◆ **Text segment**
--- Begin ---
Lecture 2 Notes

Announcements

Start of quarter survey - thanks!
- Lots of data science premajors (yay!)
- Other related majors here out of interest (awesome!)
- Lots of cool hobbies!
Office hours are posted on the course webpage:
- Scott (in CF471):
  - Monday 3-4
  - Thursday 10:30-11:30
  - Friday 1-1:50
  - and by appointment
- Nick (in CF 163):
  - Friday 3-4
Lab 1 Pre-Lab is due by the start of your lab - individual, PDF submission on Canvas.
- We’ll be working with numpy today, so be sure to ask about any questions that have come up so far!
Lab 1 is either Wednesday or Thursday, depending on your section.

Goals

Get a basic understanding of the landscape of data science tools, and which ones we’ll focus on using in this course.
Get an appreciation for the efficiency gains to be had by using numpy over native Python
Know the basics of creation and manipulation of numerical arrays with numpy.
--- End ---
◆ **Exercise aim**
In the lecture notes, which room is listed for Nick's office hours? The entries are material separate from the lecture notes.

◆ **Records supplied**
--- Begin ---
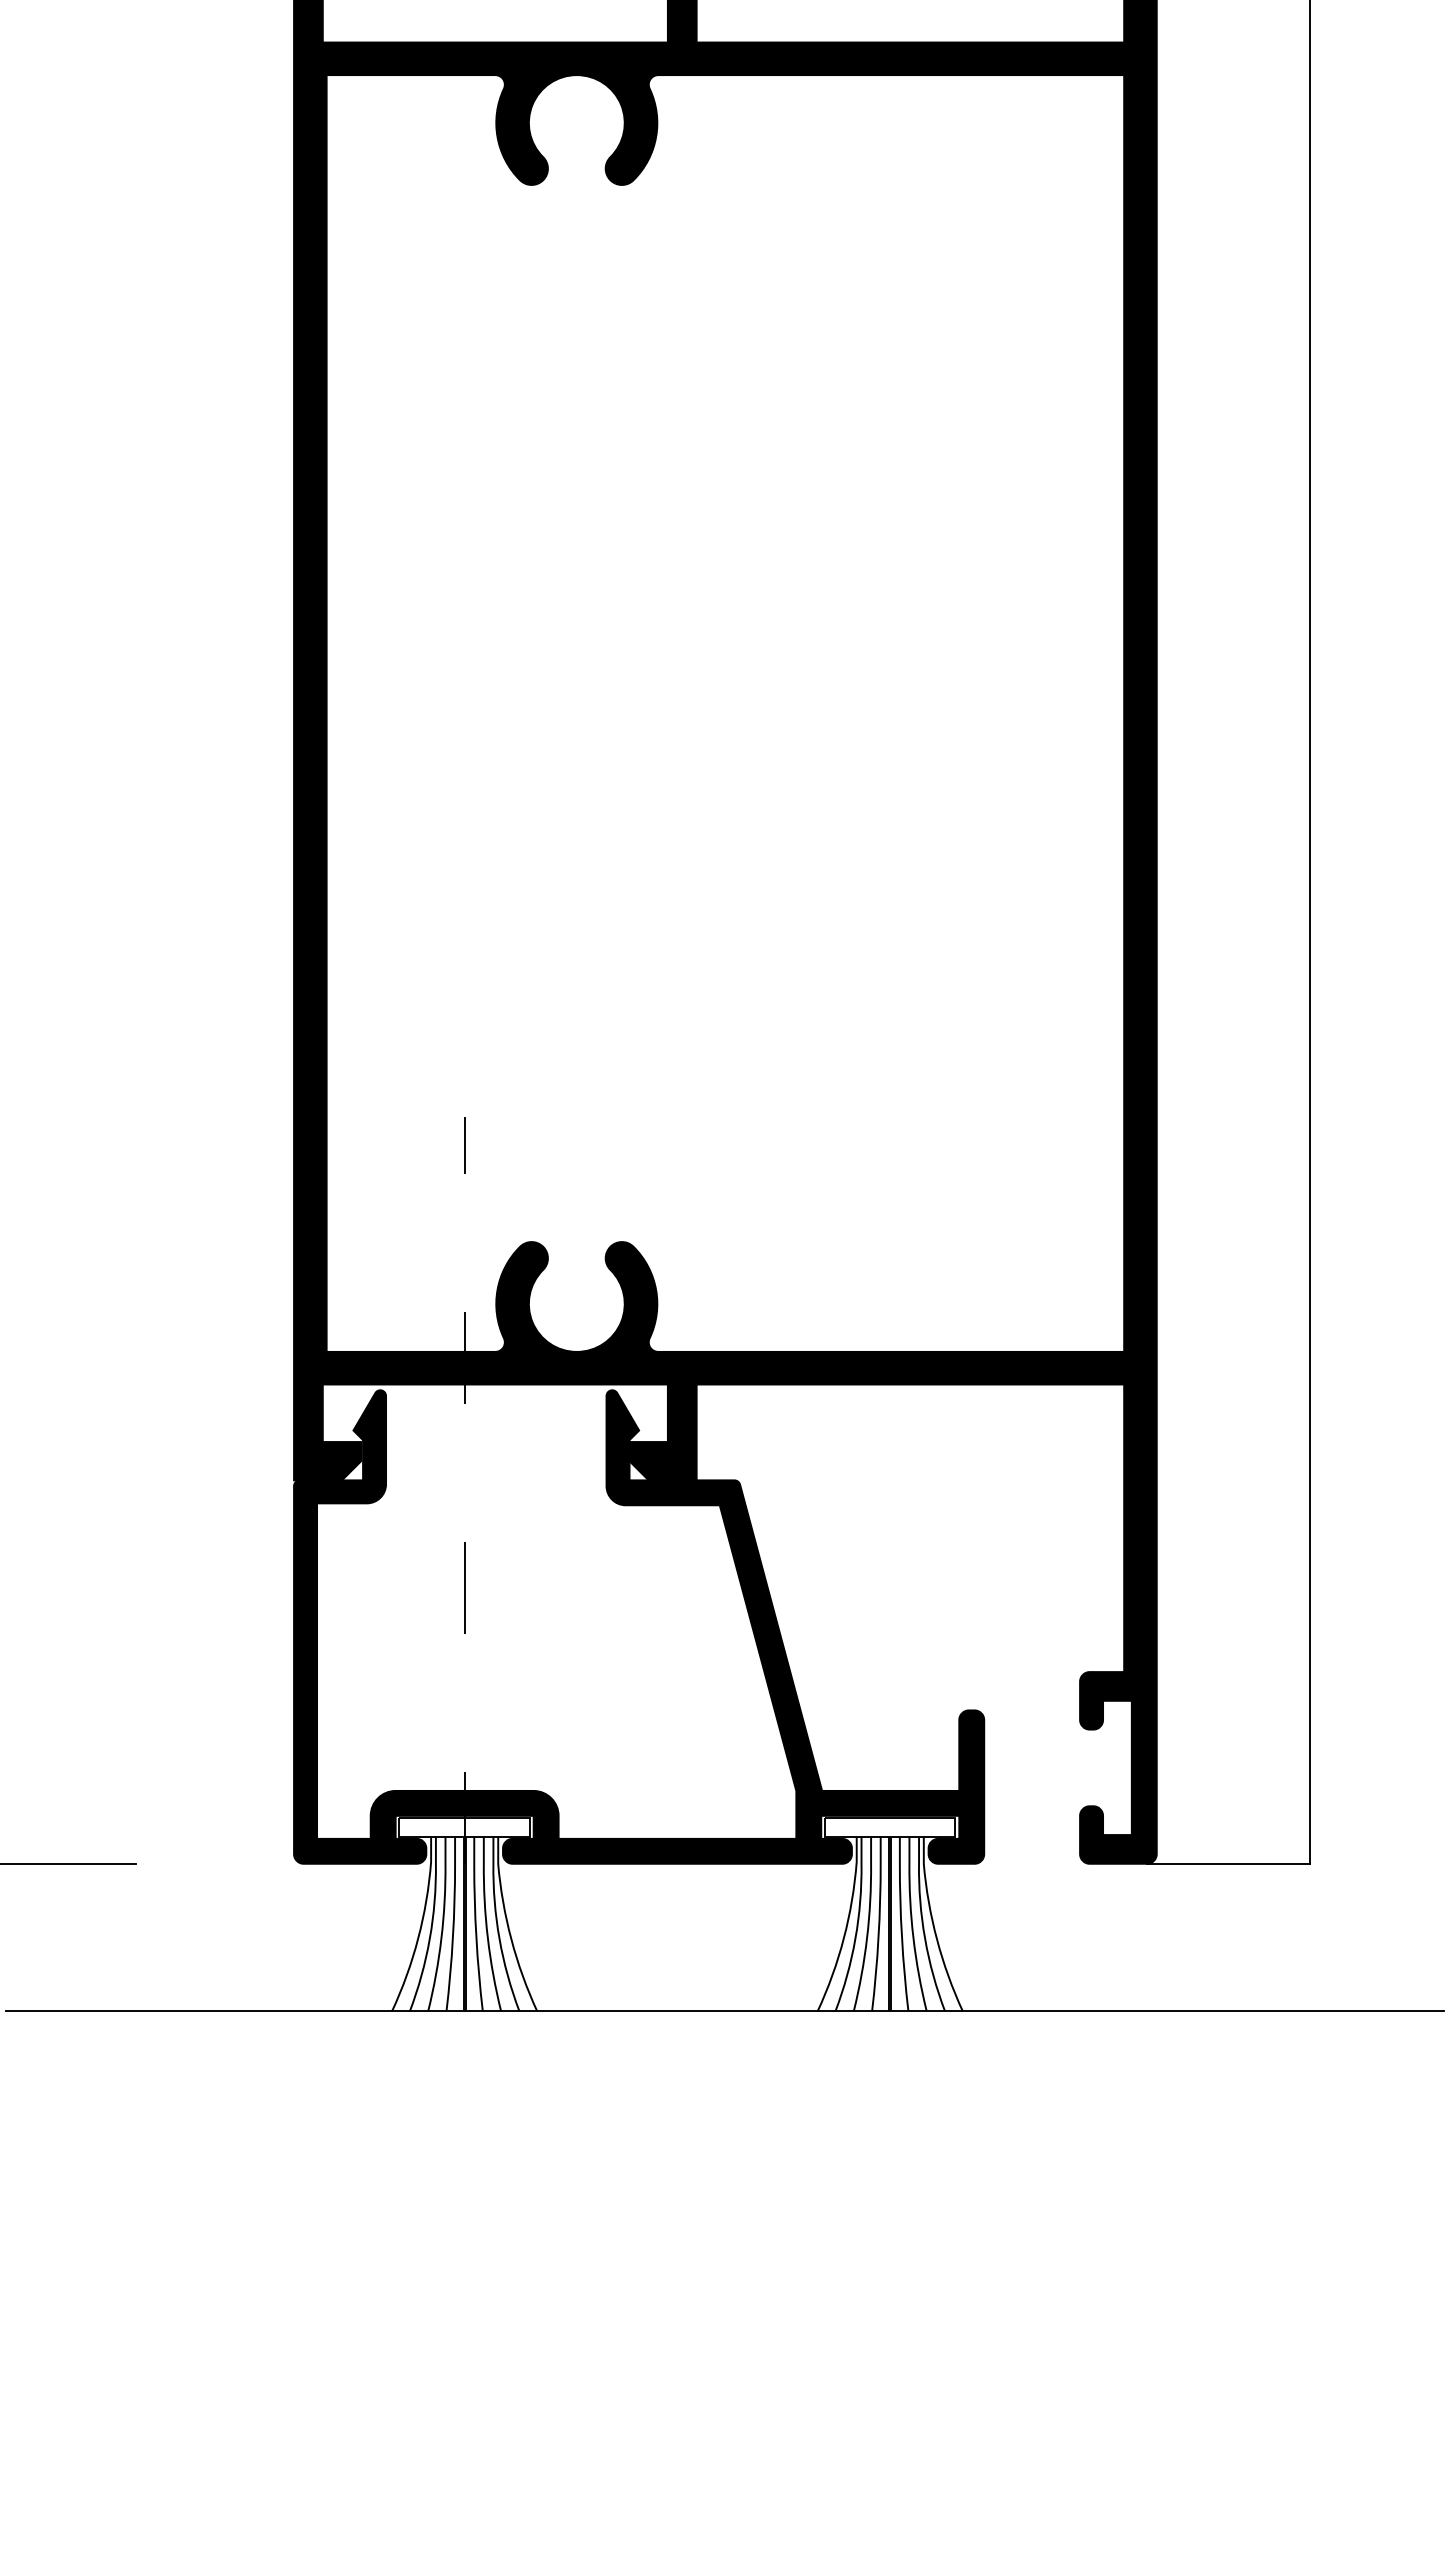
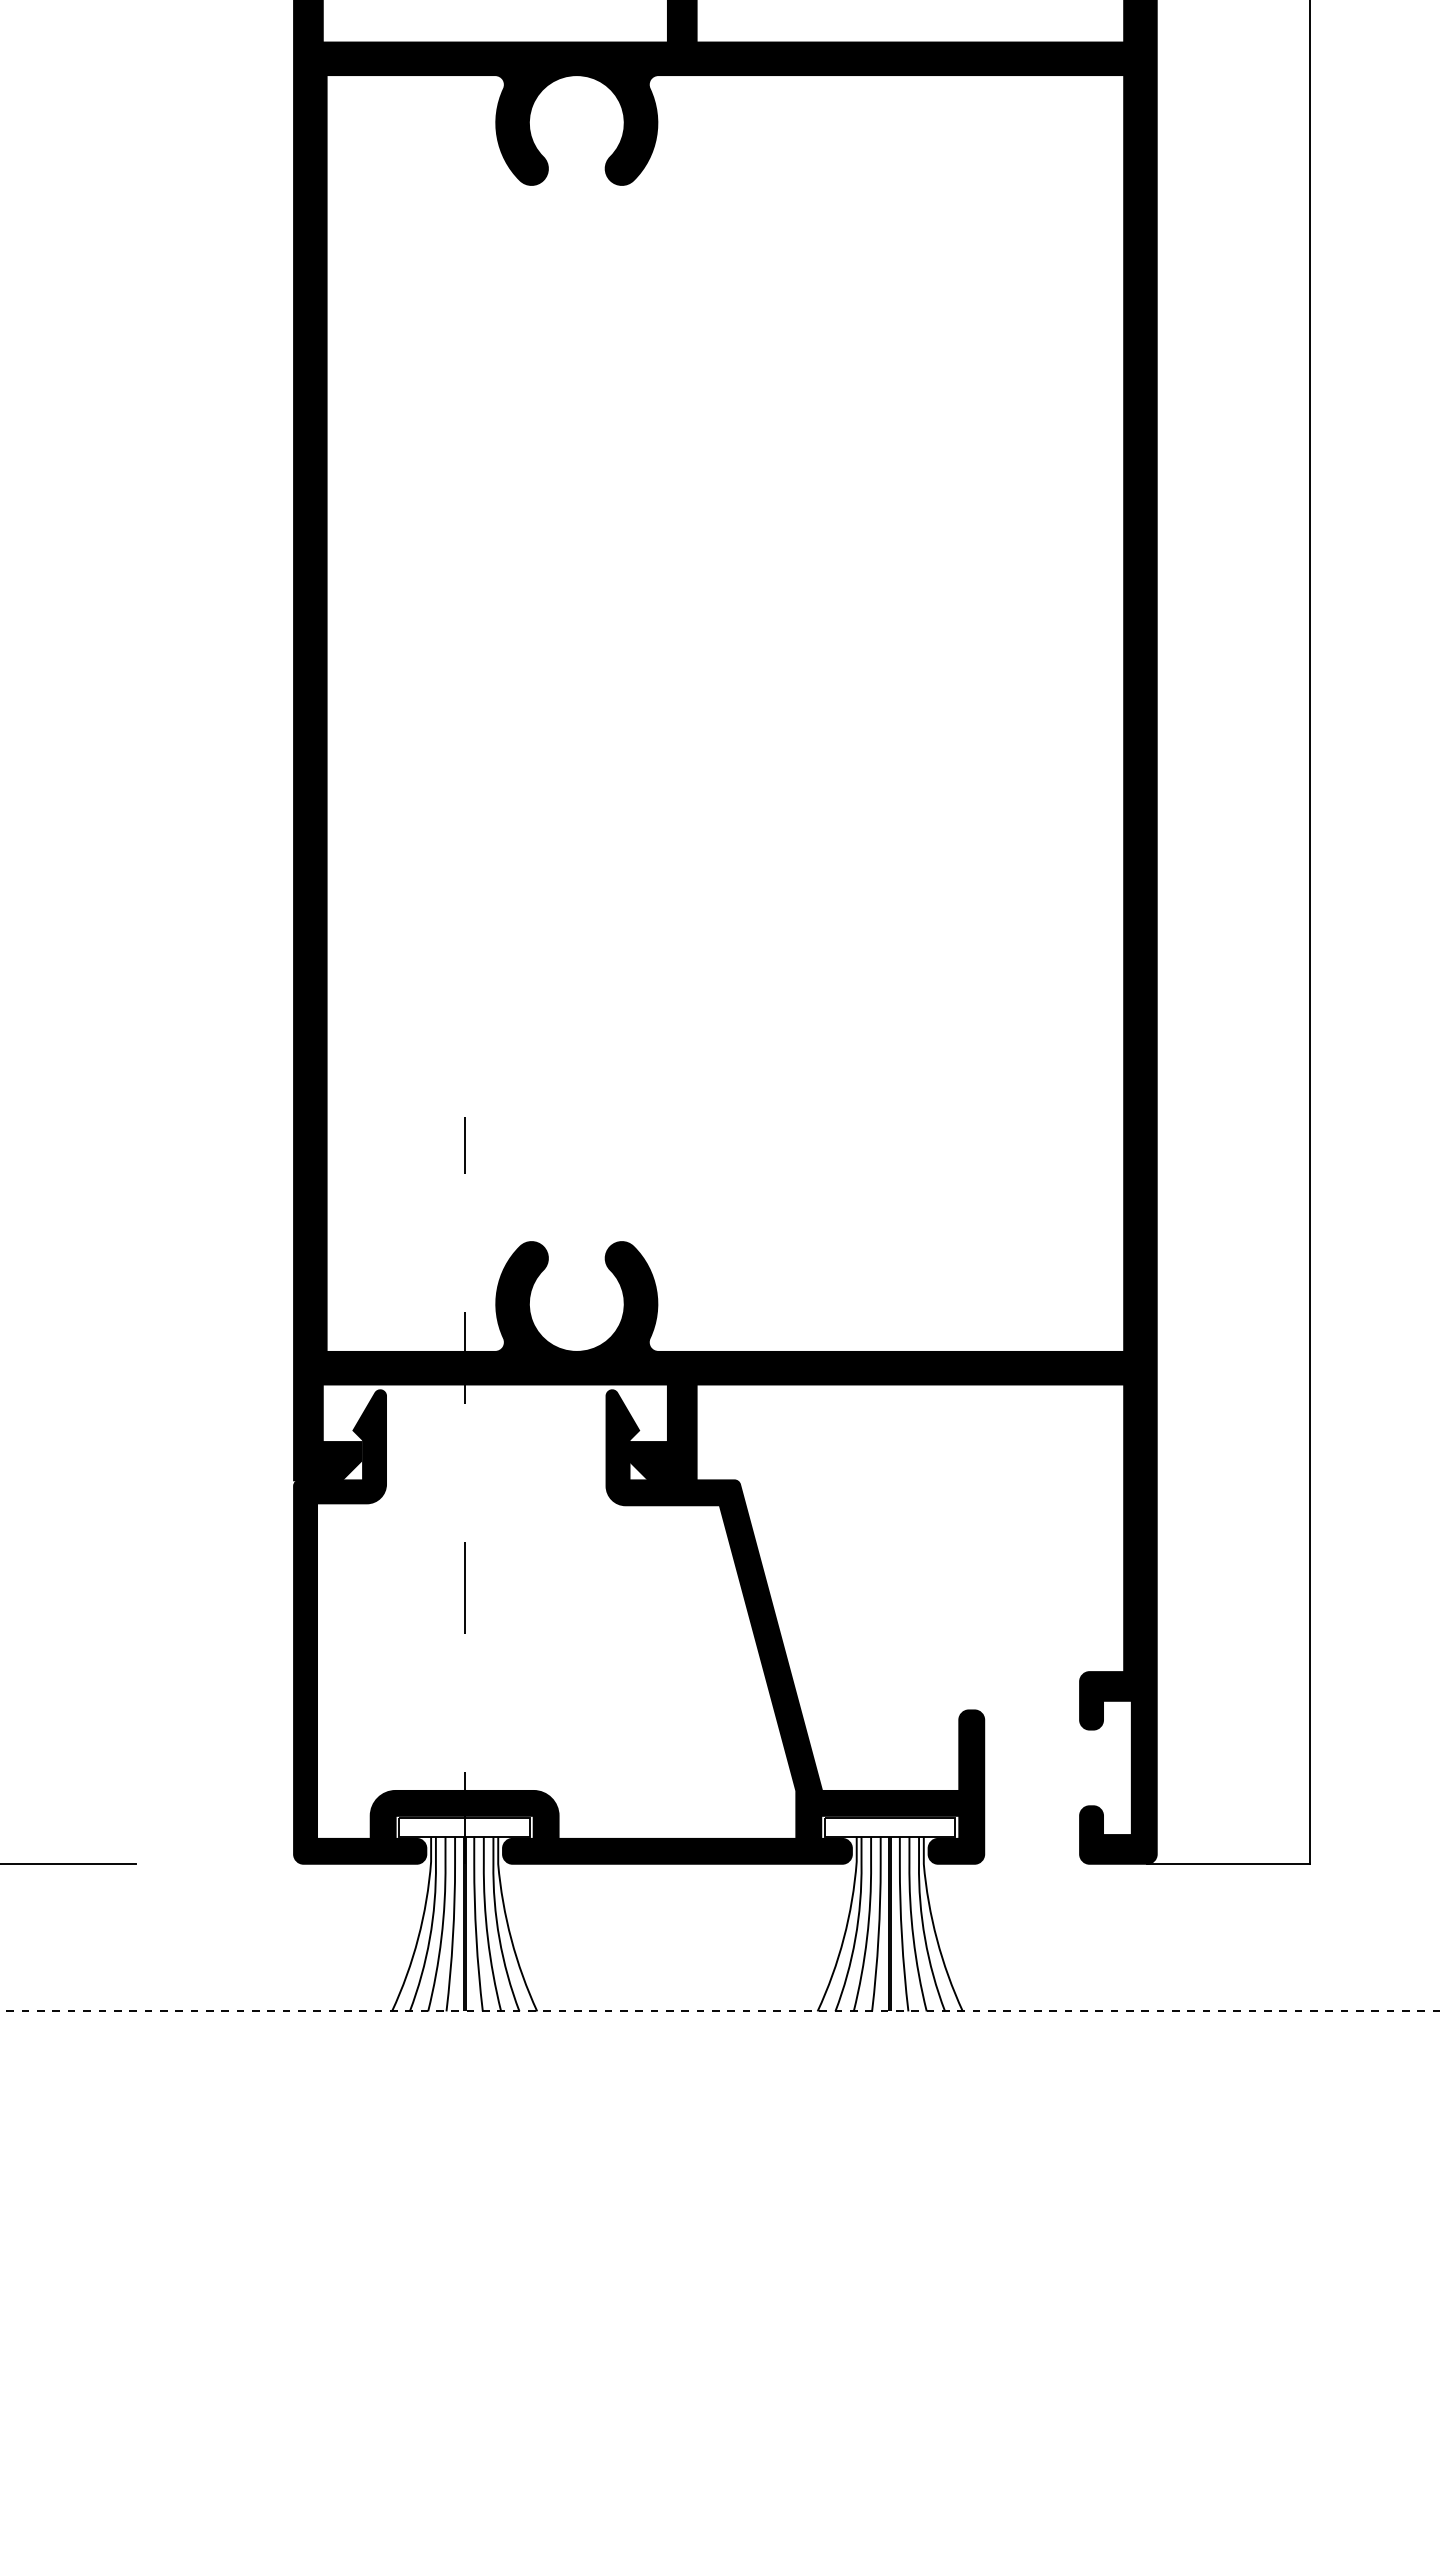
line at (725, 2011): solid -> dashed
--- End ---
--- Begin ---
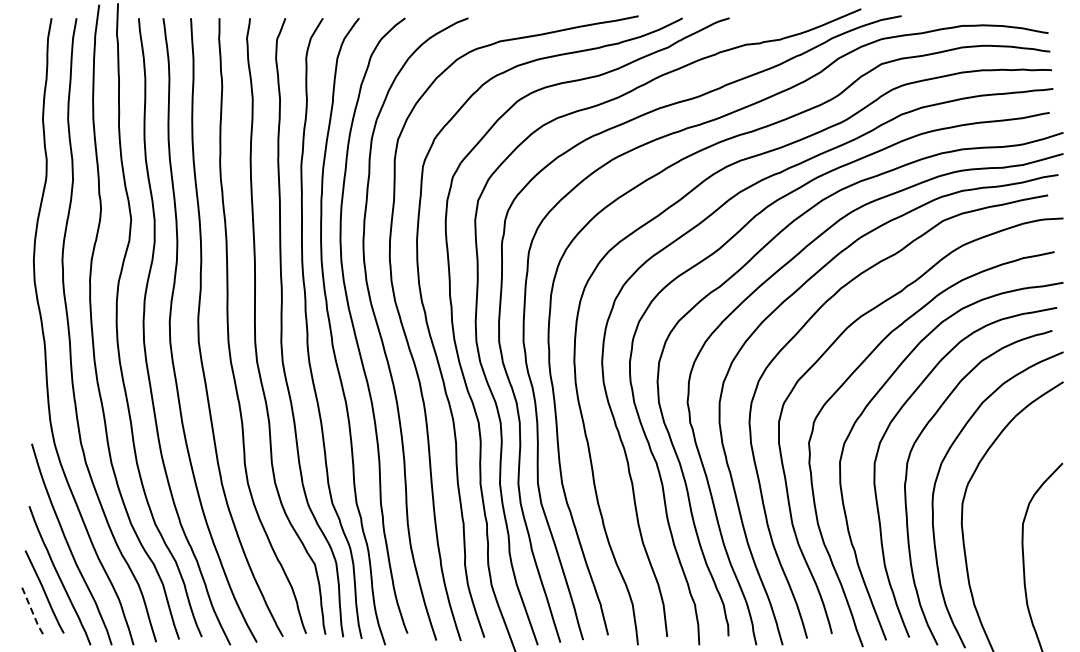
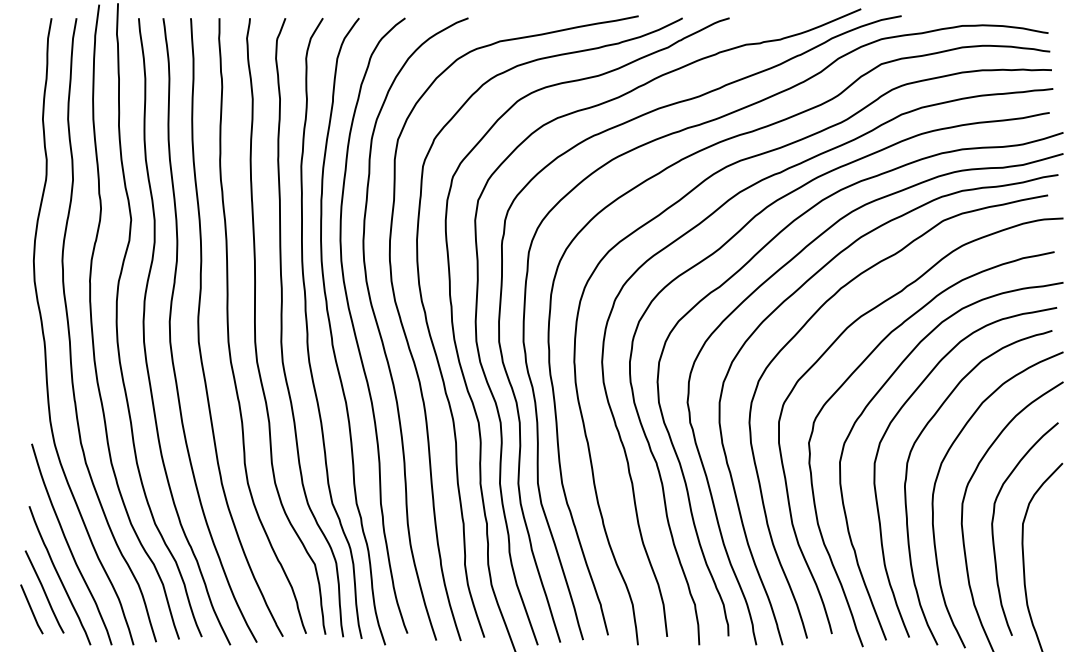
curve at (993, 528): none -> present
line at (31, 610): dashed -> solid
--- End ---
◆ **Exercise response**
CF 163